**REQUIRED ACTION:** Below is a listing to transcribe in full and exactly; keep the pictures out.

**DATA SECTION:**
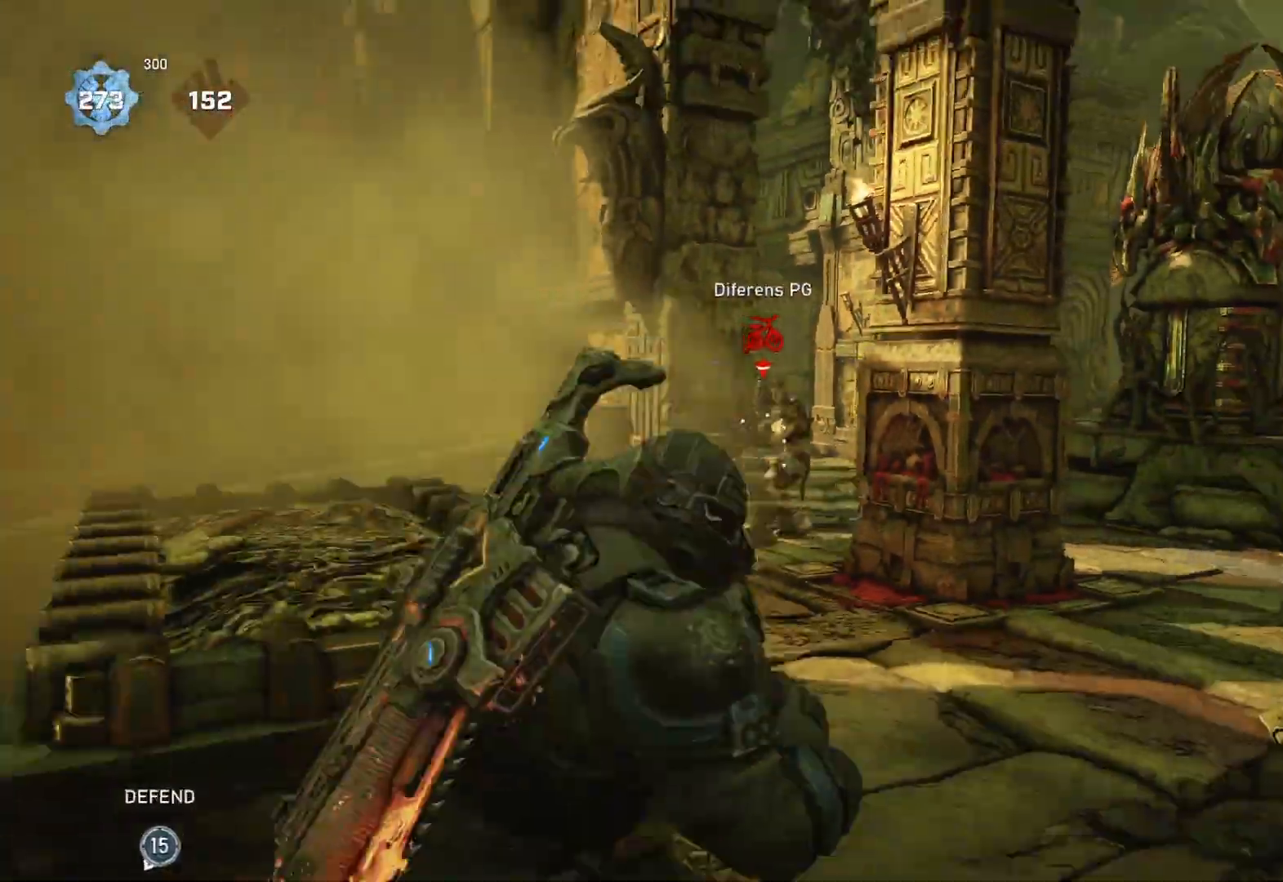
{"buttons": ["L1"], "left_stick": "center", "right_stick": "center", "events": [[33, "L1", "up"], [67, "right_stick", "center"], [100, "L1", "down"], [333, "left_stick", "center"]]}
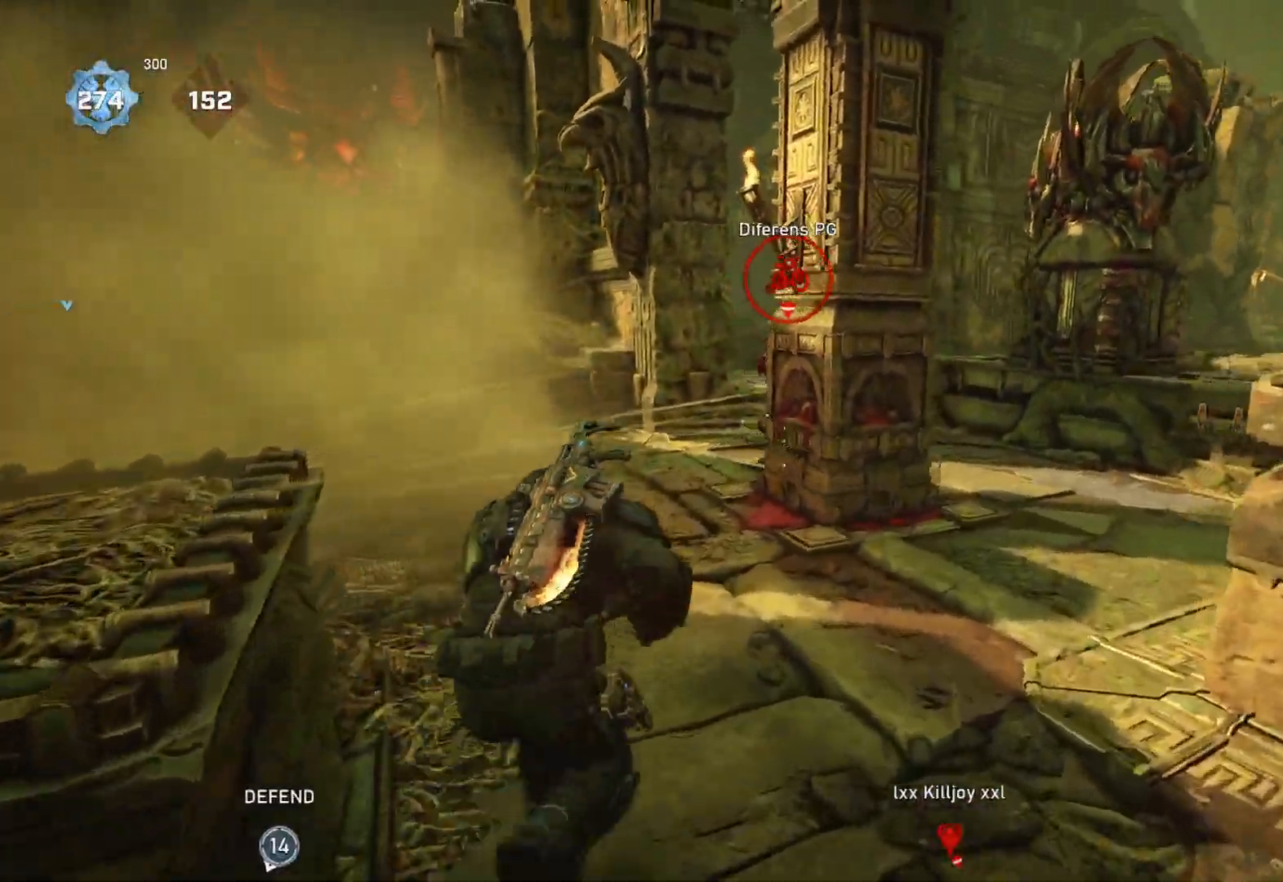
{"buttons": ["L1"], "left_stick": "up-right", "right_stick": "center", "events": [[67, "L1", "up"], [117, "left_stick", "left"], [200, "left_stick", "right"], [267, "left_stick", "up-right"], [267, "right_stick", "down"], [367, "right_stick", "center"], [483, "L1", "down"]]}
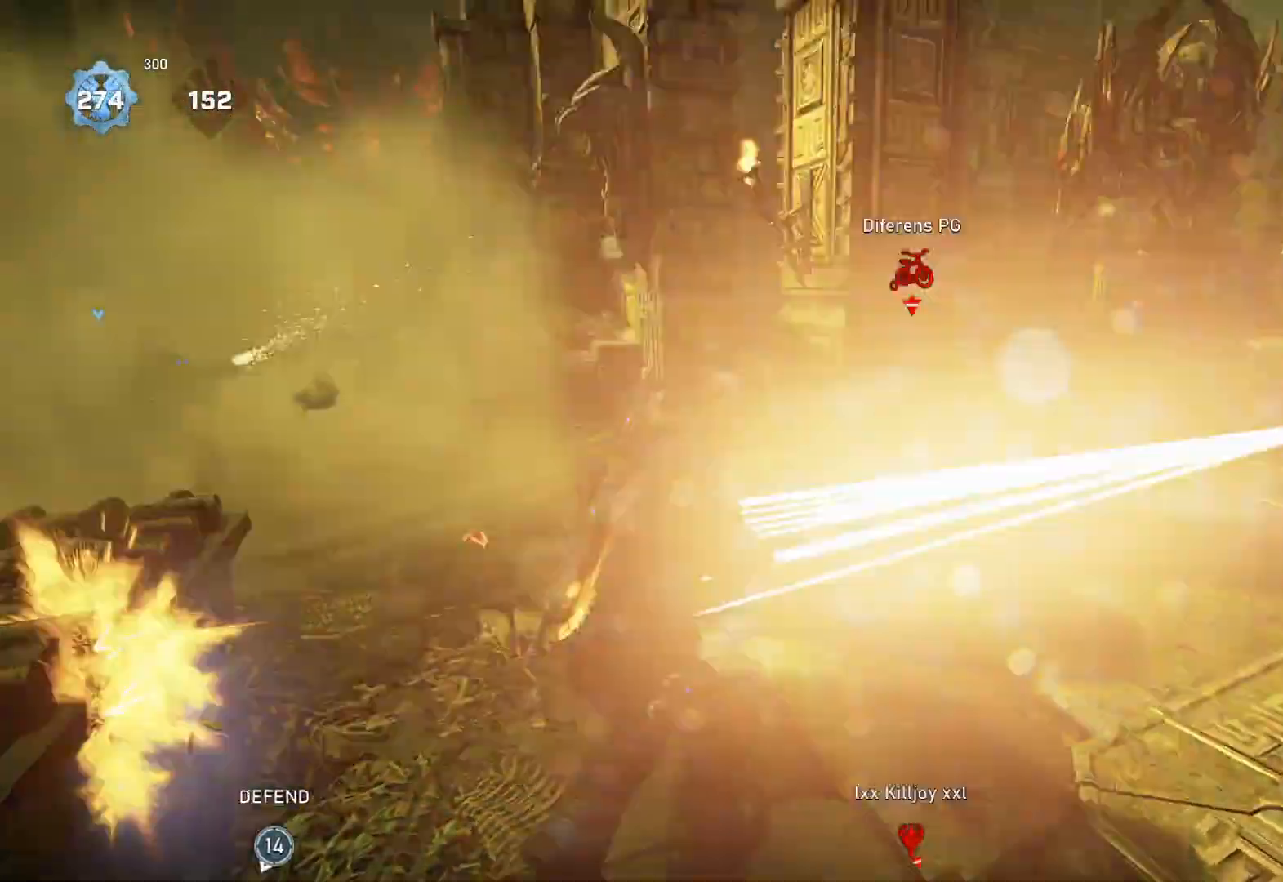
{"buttons": [], "left_stick": "left", "right_stick": "center", "events": [[67, "L1", "up"], [117, "left_stick", "down-right"], [183, "left_stick", "down-left"], [267, "right_stick", "down-right"], [383, "right_stick", "center"], [400, "left_stick", "left"]]}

**RESULT OF THE TASK:**
{"buttons": ["L1"], "left_stick": "center", "right_stick": "center", "events": [[33, "L1", "up"], [67, "right_stick", "center"], [100, "L1", "down"], [333, "left_stick", "center"]]}
{"buttons": ["L1"], "left_stick": "up-right", "right_stick": "center", "events": [[67, "L1", "up"], [117, "left_stick", "left"], [200, "left_stick", "right"], [267, "left_stick", "up-right"], [267, "right_stick", "down"], [367, "right_stick", "center"], [483, "L1", "down"]]}
{"buttons": [], "left_stick": "left", "right_stick": "center", "events": [[67, "L1", "up"], [117, "left_stick", "down-right"], [183, "left_stick", "down-left"], [267, "right_stick", "down-right"], [383, "right_stick", "center"], [400, "left_stick", "left"]]}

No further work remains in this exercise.